● Task brief: For the string "knee", find every matching line in the records and copy it.

• • • • •

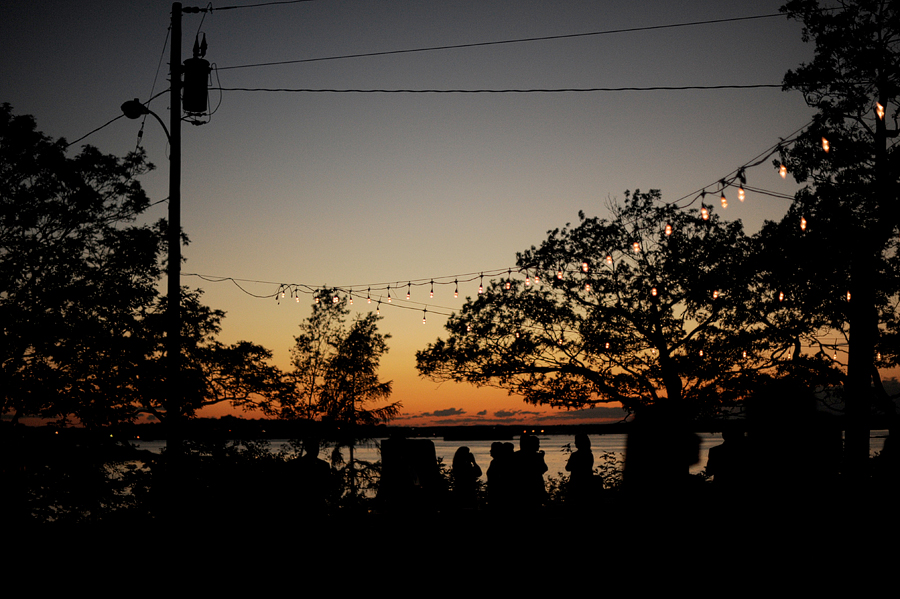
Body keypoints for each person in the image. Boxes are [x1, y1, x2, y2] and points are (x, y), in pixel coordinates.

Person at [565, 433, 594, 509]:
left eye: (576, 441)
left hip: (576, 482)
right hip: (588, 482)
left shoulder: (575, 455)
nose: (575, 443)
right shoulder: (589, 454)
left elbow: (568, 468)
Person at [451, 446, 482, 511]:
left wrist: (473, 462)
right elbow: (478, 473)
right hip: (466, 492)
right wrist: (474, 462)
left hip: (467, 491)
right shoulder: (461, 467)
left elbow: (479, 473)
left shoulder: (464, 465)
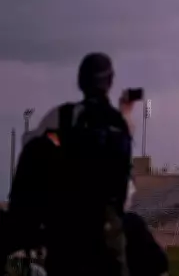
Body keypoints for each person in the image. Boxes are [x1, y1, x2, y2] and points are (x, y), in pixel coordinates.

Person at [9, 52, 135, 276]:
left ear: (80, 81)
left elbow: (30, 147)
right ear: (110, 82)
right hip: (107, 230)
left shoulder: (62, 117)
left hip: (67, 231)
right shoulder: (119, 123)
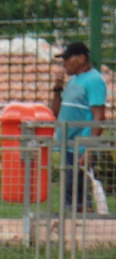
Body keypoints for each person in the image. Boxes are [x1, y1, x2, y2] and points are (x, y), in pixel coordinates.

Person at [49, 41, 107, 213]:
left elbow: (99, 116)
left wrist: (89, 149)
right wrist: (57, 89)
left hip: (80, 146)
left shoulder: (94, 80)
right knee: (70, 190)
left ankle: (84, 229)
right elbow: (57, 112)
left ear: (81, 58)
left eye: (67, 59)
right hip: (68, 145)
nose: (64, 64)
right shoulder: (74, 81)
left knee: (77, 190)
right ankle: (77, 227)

• • • • •

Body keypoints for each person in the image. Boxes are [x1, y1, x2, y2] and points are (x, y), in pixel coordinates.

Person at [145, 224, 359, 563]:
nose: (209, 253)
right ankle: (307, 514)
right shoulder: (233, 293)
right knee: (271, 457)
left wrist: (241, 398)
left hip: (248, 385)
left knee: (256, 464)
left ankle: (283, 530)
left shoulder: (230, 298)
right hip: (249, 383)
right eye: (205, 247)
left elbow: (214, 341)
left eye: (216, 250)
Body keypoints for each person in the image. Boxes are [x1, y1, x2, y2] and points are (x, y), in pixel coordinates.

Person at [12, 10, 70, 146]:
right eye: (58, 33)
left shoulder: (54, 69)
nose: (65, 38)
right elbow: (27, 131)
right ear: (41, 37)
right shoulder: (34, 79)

• • • • •

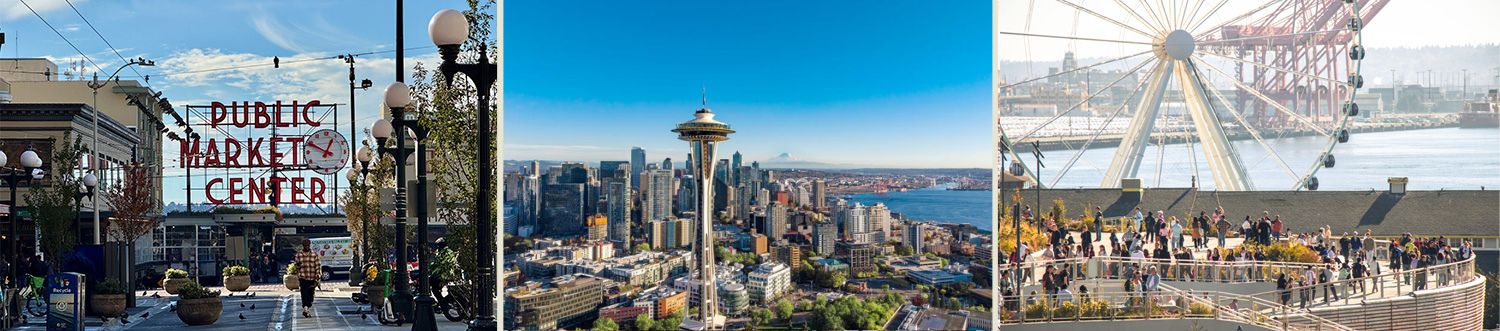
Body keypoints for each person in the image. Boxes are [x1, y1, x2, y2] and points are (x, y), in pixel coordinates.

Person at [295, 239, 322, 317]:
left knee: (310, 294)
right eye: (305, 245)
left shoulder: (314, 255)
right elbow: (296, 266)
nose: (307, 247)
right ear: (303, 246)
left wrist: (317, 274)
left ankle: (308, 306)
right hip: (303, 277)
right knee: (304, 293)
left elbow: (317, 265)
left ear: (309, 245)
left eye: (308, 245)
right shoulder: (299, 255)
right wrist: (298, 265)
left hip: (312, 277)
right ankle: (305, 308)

• • • • •

● Response box:
right knee: (70, 190)
left knee: (77, 190)
right knee: (271, 457)
left knee: (256, 464)
left knee: (310, 294)
right knee: (304, 293)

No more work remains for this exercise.